- Directed by: Jules White Edward Bernds (stock footage)
- Screenplay by: Jack White
- Story by: Elwood Ullman
- Produced by: Jules White
- Starring: Moe Howard Larry Fine Shemp Howard Kenneth MacDonald Christine McIntyre Cy Schindell Barbara Bartay George Lloyd
- Cinematography: Fred Jackman Jr.
- Edited by: Anthony DiMarco
- Distributed by: Columbia Pictures
- Release date: October 6, 1955 (U.S.);
- Running time: 16:11
- Country: United States
- Language: English

= Hot Ice (1955 film) =

Hot Ice is a 1955 short subject directed by Jules White starring American slapstick comedy team The Three Stooges (Moe Howard, Larry Fine and Shemp Howard). It is the 165th entry in the series released by Columbia Pictures starring the comedians, who released 190 shorts for the studio between 1934 and 1959.

==Plot==
The Stooges are aspiring detectives who find themselves inadvertently immersed in a case concerning the theft of the esteemed Punjab diamond by the notorious Dapper, prompting a departure for Scotland to investigate. Driven by aspirations of professional validation, the trio embarks on a quest for intelligence at Squid McGuffy's cafe, masquerading as law enforcement officials to elicit cooperation.

Their investigative endeavors yield a fortuitous discovery within the premises, as they chance upon Dapper's accomplice concealing the purloined jewel within a candy receptacle. Despite initial misconceptions and comedic missteps, the Stooges maintain their vigilance, anticipating Dapper's eventual appearance.

During their stakeout, a sequence of events unfolds precipitating a comedic imbroglio, with Shemp inadvertently ingesting the diamond amid flirtatious overtures towards Dapper's moll. The ensuing escalation of tensions culminates in a perilous predicament, with Dapper resorting to drastic measures to retrieve the diamond.

However, a fortuitous turn of events intervenes, as Moe and Larry, incarcerated in a closet, acquire tools enabling their escape, inadvertently stumbling into a confrontation with a gorilla that incapacitates Dapper and his cohort. Subsequent events lead to the unexpected retrieval of the diamond from Shemp's person, facilitated by the unlikely intervention of the gorilla. Shortly thereafter, Shemp elucidates the manner in which he successfully ingested the diamond, attributing his achievement to the replication of the same action.

==Cast==
===Credited===
- Moe Howard as Moe
- Larry Fine as Larry
- Shemp Howard as Shemp
- Kenneth MacDonald as Dapper Malone
- Christine McIntyre as Bea (stock footage)
- Barbara Bartay as Girl in Bar

===Uncredited===
- Lester Allen as Runty (stock footage)
- Cy Schindell as Muscles (stock footage)
  - Joe Palma as Muscles (new footage)
- Ray "Crash" Corrigan as Harold the gorilla (stock footage)
- George Lloyd as Squid McGuffey
- Clive Morgan as Inspector McCormick (stock footage)
- James Logan as Constable Dawson (stock footage)
- Jimmy Aubrey as Hawkins
- Heinie Conklin as Bartender
- Harry Wilson as Bum in bed
- Blackie Whiteford as Seaman (stock footage)

==Production notes==
Hot Ice is a remake of 1948's Crime on Their Hands, using ample recycled footage. In addition, the Scotland Yard scenes were recycled from 1948's The Hot Scots. New scenes were filmed on January 17, 1955.

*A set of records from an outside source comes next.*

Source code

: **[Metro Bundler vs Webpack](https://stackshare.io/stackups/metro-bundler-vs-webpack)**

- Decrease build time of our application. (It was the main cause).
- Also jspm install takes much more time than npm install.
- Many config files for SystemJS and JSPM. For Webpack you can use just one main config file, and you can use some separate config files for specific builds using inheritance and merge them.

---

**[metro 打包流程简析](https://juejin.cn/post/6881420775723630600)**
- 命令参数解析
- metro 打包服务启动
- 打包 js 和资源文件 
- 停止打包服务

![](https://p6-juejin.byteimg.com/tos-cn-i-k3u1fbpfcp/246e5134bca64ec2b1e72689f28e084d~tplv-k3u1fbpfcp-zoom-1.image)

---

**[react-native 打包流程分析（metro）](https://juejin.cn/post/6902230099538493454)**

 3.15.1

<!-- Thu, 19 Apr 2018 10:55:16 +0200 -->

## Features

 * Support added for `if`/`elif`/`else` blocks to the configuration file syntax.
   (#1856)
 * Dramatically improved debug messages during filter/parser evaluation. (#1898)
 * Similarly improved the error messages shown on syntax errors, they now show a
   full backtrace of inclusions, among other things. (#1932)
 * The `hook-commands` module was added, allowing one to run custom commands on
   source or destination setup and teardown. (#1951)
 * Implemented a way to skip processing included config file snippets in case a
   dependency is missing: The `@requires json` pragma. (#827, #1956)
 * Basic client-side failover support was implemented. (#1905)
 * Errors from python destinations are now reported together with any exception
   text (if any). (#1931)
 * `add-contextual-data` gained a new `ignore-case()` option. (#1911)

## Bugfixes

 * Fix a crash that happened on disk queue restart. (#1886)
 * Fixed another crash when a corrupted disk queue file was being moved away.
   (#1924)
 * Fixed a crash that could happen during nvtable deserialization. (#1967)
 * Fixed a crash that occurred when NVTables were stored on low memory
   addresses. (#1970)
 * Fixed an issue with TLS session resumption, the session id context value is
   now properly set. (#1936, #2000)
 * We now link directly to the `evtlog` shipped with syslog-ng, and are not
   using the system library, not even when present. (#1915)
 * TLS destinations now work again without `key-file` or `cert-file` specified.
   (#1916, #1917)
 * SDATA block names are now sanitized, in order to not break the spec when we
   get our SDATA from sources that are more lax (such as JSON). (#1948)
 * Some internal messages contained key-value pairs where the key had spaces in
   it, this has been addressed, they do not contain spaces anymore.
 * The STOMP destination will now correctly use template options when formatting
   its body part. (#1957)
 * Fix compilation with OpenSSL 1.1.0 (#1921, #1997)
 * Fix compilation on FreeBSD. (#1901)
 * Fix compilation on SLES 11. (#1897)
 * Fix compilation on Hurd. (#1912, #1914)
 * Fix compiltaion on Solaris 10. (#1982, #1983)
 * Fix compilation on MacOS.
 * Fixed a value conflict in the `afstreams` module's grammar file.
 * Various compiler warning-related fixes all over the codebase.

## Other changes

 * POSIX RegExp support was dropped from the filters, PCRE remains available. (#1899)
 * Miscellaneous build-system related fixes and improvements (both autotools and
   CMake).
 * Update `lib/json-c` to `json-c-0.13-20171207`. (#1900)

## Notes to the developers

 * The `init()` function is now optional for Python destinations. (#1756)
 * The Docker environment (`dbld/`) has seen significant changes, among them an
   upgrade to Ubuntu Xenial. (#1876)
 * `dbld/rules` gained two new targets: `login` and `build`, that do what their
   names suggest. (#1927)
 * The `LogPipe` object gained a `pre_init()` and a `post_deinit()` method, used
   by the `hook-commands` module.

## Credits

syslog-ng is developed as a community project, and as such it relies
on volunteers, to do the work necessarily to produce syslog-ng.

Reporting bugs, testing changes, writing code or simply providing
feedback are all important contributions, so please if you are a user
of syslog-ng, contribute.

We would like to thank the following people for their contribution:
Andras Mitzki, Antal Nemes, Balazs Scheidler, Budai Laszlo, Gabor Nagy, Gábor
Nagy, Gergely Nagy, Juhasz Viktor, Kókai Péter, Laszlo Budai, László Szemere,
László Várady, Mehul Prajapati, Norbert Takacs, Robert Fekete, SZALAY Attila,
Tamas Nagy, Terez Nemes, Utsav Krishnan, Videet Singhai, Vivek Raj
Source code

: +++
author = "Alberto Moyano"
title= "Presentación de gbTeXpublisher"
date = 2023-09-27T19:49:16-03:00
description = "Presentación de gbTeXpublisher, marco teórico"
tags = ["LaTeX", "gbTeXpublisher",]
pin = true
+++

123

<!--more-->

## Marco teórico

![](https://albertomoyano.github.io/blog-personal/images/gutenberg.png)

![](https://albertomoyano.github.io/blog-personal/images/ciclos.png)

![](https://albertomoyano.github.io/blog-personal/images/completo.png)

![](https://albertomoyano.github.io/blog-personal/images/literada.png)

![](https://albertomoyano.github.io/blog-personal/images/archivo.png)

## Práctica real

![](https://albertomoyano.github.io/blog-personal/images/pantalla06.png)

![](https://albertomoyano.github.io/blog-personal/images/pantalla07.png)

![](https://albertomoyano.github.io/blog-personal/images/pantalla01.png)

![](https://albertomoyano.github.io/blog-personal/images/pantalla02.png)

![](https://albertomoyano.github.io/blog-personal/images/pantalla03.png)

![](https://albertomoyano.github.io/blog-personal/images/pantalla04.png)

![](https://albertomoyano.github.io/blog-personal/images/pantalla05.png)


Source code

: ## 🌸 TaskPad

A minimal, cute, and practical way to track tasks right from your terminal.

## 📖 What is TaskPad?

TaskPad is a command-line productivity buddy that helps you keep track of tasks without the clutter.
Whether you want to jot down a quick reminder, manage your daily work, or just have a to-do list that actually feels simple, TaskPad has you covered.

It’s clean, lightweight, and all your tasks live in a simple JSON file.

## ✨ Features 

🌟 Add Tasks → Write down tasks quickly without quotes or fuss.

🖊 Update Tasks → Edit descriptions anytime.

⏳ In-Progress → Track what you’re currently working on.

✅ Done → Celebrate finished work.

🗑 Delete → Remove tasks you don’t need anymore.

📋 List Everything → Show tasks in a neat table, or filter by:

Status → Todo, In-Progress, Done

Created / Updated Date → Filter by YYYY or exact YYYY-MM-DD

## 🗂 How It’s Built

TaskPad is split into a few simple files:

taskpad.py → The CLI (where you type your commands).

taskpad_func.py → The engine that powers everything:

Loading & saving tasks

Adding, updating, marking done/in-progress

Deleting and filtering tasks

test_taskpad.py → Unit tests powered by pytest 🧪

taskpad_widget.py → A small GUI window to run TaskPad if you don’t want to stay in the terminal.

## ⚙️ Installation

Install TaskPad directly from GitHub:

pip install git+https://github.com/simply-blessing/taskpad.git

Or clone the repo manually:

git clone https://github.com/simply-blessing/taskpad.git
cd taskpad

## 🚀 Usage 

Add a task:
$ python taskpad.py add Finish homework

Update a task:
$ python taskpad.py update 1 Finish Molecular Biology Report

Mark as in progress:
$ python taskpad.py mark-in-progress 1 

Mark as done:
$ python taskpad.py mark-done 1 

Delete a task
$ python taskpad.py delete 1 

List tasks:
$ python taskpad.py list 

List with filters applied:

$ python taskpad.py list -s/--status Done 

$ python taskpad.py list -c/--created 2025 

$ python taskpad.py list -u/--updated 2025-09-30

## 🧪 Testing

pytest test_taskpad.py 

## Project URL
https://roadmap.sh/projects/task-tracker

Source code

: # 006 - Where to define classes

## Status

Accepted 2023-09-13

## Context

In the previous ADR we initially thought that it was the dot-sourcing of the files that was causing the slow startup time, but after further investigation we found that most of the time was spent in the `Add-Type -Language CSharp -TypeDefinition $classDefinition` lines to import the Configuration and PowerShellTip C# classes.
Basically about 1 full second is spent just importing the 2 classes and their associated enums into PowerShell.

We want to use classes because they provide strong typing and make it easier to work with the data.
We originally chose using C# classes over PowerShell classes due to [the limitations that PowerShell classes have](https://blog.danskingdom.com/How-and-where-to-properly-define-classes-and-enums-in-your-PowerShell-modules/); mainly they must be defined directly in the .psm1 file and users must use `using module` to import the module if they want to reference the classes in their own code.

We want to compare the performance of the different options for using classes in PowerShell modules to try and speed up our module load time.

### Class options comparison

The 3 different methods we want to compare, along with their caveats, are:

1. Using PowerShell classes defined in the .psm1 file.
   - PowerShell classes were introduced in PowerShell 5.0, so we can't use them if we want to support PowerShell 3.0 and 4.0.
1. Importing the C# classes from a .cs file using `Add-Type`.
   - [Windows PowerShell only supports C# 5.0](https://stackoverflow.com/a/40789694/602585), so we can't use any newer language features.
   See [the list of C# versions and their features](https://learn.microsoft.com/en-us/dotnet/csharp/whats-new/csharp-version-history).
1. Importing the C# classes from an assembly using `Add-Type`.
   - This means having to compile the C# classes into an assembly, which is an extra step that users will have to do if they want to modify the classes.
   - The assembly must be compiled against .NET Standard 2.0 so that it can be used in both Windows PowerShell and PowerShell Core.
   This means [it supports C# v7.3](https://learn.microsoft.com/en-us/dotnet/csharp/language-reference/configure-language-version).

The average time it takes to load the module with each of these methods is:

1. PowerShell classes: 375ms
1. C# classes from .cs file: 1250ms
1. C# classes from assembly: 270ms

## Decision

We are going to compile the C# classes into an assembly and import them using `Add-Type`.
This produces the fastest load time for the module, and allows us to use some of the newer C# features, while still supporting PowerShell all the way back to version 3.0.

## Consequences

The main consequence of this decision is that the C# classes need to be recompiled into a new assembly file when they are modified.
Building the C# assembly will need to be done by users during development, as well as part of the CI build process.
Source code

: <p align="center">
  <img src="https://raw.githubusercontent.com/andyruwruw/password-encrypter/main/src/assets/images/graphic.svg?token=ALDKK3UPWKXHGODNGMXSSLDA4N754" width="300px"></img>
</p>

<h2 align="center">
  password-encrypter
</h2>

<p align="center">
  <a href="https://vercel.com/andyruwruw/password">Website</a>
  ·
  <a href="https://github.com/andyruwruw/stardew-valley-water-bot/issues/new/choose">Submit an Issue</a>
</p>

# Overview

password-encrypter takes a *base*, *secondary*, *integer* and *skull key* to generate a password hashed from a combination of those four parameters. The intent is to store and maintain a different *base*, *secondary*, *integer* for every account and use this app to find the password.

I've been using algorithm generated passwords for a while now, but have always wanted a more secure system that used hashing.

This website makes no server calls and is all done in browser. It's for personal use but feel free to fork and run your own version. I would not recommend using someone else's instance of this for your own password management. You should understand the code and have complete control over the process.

Joe Palma doubles for Cy Schindell, who died in 1948, in new footage.

==Critical reception==

In his review, DVD Talk critic Stuart Galbraith IV noted how poorly new footage (below) was matched with old (above), pinpointing that the Stooges' wardrobes do not match.

DVD Talk critic Stuart Galbraith IV deemed Hot Ice "another pointless reworking of material done better the first time around," saying that "the few scraps of new footage...have no particular reason to exist, and are inserted throughout via extremely awkward edits. Take a gander at the sloppy cut between the Three Stooges and the Three Significantly Older Stooges at 10:14; even their clothes don't match." Galbraith also called out director Jules White's penchant for recycling footage, stating that White was "apparently a man with no scruples but a lot of chutzpah: though Edward Bernds directed both earlier shorts, which account for about 90 percent of Hot Ices running time, White listed only himself as its director."